++++ Text excerpt ++++

Consent Letter

EX-10.1 2 a51220836ex101.htm EXHIBIT 10.1 a51220836ex101.htm
Exibit 10.1
 
 
 
PNC Bank, National Association
Three PNC Plaza
225 Fifth Avenue, 4th Floor
Pittsburgh, Pennsylvania 15222
 
 
November 6, 2015
 
Consent Letter
 
Calgon Carbon Corporation
400 Calgon Carbon Drive
Pittsburgh, Pennsylvania  15205
 
Attention:  Stevan R. Schott, Senior Vice President & Chief Financial Officer
 
RE:
Credit Agreement, dated as of November 6, 2013, by and among Calgon Carbon Corporation, a Delaware Corporation, as a Borrower (the "Company"), each of the other Borrowers and Guarantors party thereto, the Lenders party thereto, and PNC Bank, National Association, in its capacity as administrative agent for the Lenders thereunder (the "Administrative Agent"), as amended by that certain (i) Letter Agreement, dated as of February 10, 2014; (ii) Second Amendment, dated November 6, 2014; and (iii) Third Amendment, dated August 7, 2015  (as may be further amended, modified, supplemented or restated from time to time, the "Credit Agreement").
 
Dear Stevan:
 
 
Reference is made to the Credit Agreement. Capitalized terms not otherwise defined herein shall have the meanings assigned to such terms in the Credit Agreement.

++++ Source information ++++

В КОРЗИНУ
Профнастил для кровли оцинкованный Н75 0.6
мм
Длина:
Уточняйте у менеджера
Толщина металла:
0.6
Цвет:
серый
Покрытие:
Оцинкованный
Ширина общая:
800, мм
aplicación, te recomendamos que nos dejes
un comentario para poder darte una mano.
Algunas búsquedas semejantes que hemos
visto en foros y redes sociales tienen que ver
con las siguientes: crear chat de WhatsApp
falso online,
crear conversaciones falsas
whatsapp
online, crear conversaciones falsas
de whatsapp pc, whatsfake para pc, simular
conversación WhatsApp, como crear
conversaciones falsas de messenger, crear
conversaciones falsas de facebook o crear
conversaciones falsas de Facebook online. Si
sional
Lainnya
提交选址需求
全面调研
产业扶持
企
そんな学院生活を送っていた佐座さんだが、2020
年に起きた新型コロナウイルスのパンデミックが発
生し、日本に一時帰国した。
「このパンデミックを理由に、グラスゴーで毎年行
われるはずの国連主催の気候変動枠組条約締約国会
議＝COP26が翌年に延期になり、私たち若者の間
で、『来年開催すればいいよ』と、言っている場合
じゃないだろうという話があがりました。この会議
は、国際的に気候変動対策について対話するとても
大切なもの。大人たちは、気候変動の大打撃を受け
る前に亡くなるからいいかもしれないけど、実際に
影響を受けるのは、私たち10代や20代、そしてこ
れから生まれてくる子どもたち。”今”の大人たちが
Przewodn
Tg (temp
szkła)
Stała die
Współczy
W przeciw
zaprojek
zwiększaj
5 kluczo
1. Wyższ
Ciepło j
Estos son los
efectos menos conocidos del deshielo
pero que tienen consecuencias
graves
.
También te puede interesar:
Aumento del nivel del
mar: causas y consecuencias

++++

* **Instruction**
Reproduce the part of the consent letter starting with "Reference is made" and going on through "in the Credit Agreement.".

* **Result of the exercise**
Reference is made to the Credit Agreement. Capitalized terms not otherwise defined herein shall have the meanings assigned to such terms in the Credit Agreement.